TIFF 2017: The Cured

Directed by David Freyne

Starring Ellen Page, Sam Keeley, Tom Vaughan-Lawlor, Stuart Graham

Courtesy of TIFF

BY Matthew RitchiePublished Sep 18, 2017

8
The best zombie movies are never just about flesh-eating monsters, but underlying issues slowly clawing at society's fears. Such is the case with David Freyne's feature-length debut The Cured, which uses a zombie outbreak — and the cure that allows them to be reintegrated into society — to tackle topics related to government control, domestic terrorism, xenophobia and racism, problems that have never felt more relevant in the western world.
 
Sam Keeley plays Senan, a young Irish man who was infected during the initial outbreak and is haunted by the memories of what he did (and who he ate) while under its spell. (So is the public, who treat the cured like second-class citizens.)
 
His sister-in-law Abbie (Ellen Page), an American living overseas with her young son, understands his plight somewhat — her own family was torn apart by the disease — and allows him to take up residence in their home while she works as a freelance journalist documenting the cured's reintroduction into society and the hardships they face because of it.
 
As an anti-cured government takes hold of the country, Senan takes up arms with a pro-cured movement led by a former barrister and future politician (Tom Vaughan-Lawlor) who turns out to be more power-hungry and less empathetic than he initially seemed.

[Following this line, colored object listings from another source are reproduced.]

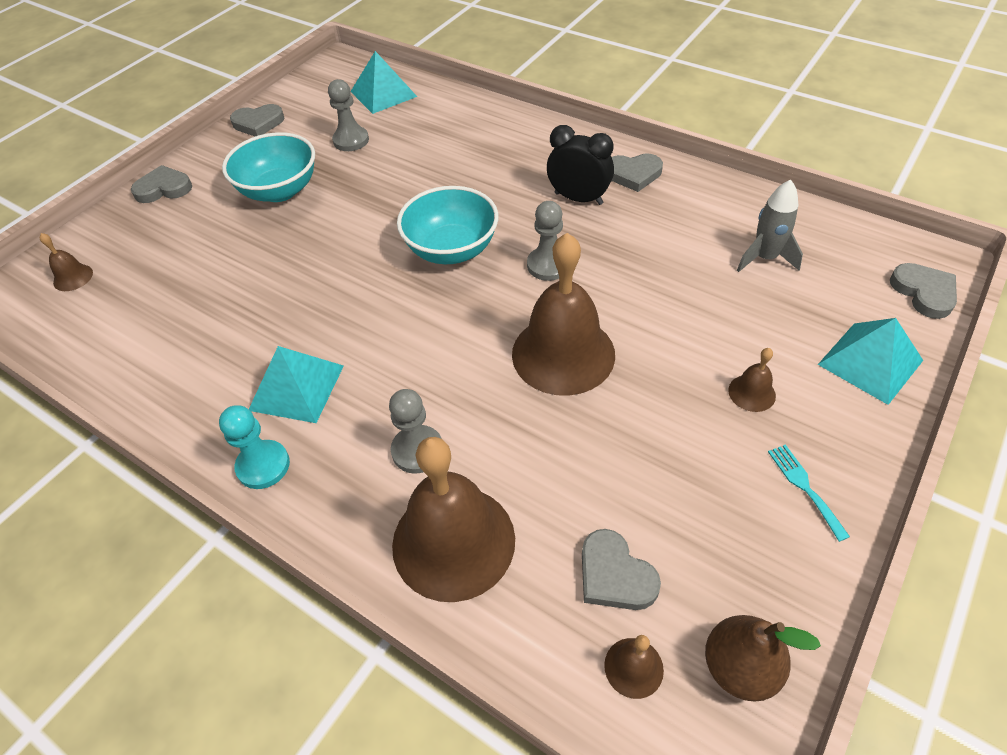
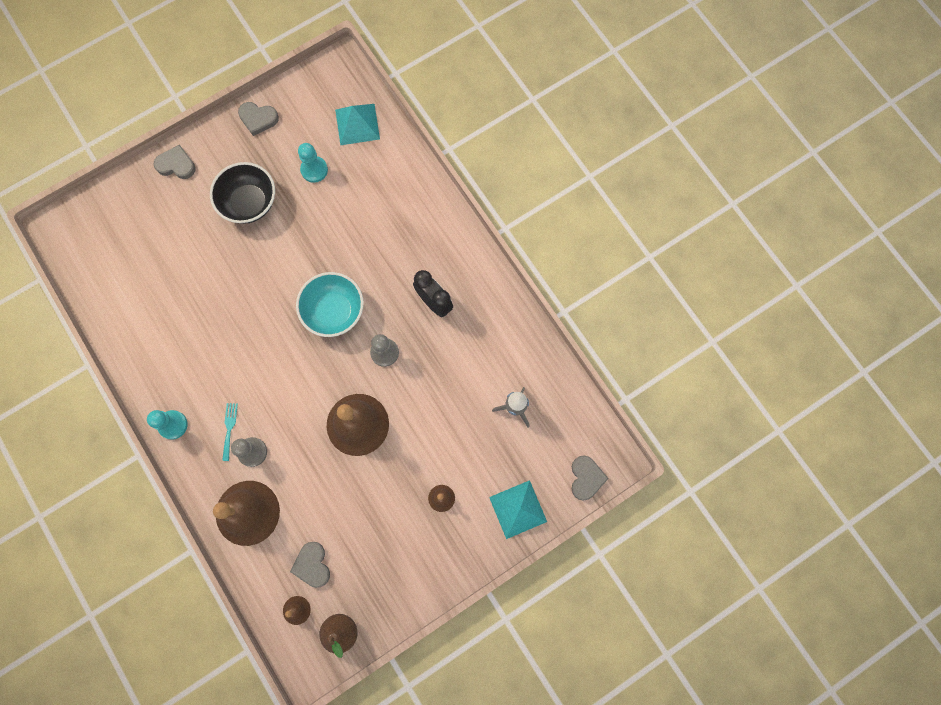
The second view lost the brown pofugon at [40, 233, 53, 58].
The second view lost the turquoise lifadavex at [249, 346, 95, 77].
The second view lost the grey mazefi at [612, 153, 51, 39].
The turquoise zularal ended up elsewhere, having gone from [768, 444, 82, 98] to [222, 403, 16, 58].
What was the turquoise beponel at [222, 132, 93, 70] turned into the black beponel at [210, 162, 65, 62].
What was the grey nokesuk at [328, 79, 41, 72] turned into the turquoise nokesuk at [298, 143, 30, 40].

When Senan and Abbie discover the group's diabolical plans to overturn the new world order, they have to decide whether to join along or stop them.
 
Newshounds who've eaten up stories over the past year-and-a-half about Brexit, the pro-Trump movement and fascism will see a lot of similarities between the dystopian world of The Cured and today, but it's also a great treatise on loss — of life, love and labour — and what happens when people experience it on both a micro and macro level.
 
Page and Keeley both deliver understated performances as grey and cold as the country's landscape, and Vaughan-Lawlor plays one of the more memorable villains in recent years. But The Cured is less about its cast and the ferocious creatures that haunt its fringes than the ugly, convoluted truths about the world we try to forget and why we must confront them — as scary as they may seem.